Put the text of the listing, from its first line through the line containing "công bố điểm", into a Markdown table with the columns "No." and "Line", one numbered row per line. Leave out blank lines and the pictures.

:::::

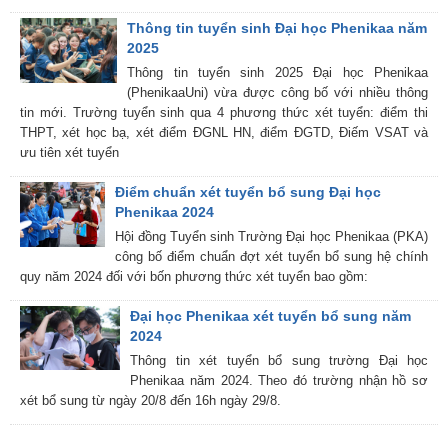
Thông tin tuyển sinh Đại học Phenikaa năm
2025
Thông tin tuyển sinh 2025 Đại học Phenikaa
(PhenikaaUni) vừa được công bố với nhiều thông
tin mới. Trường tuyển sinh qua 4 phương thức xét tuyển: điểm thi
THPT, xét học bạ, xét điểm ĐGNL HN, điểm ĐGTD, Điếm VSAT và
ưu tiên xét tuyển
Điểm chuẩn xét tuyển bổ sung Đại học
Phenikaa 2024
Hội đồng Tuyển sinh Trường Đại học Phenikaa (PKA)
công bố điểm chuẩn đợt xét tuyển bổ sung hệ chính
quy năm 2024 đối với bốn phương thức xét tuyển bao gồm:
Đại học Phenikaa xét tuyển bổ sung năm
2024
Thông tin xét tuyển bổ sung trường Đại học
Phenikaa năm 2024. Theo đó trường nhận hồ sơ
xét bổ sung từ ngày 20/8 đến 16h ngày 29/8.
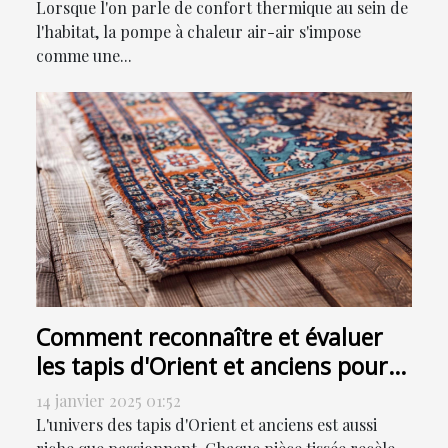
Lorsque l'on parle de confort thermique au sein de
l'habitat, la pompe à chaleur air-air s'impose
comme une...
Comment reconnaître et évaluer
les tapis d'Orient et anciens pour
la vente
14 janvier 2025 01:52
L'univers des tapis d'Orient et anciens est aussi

:::::

Written solution ->
| No. | Line |
|---|---|
| 1 | Thông tin tuyển sinh Đại học Phenikaa năm |
| 2 | 2025 |
| 3 | Thông tin tuyển sinh 2025 Đại học Phenikaa |
| 4 | (PhenikaaUni) vừa được công bố với nhiều thông |
| 5 | tin mới. Trường tuyển sinh qua 4 phương thức xét tuyển: điểm thi |
| 6 | THPT, xét học bạ, xét điểm ĐGNL HN, điểm ĐGTD, Điếm VSAT và |
| 7 | ưu tiên xét tuyển |
| 8 | Điểm chuẩn xét tuyển bổ sung Đại học |
| 9 | Phenikaa 2024 |
| 10 | Hội đồng Tuyển sinh Trường Đại học Phenikaa (PKA) |
| 11 | công bố điểm chuẩn đợt xét tuyển bổ sung hệ chính |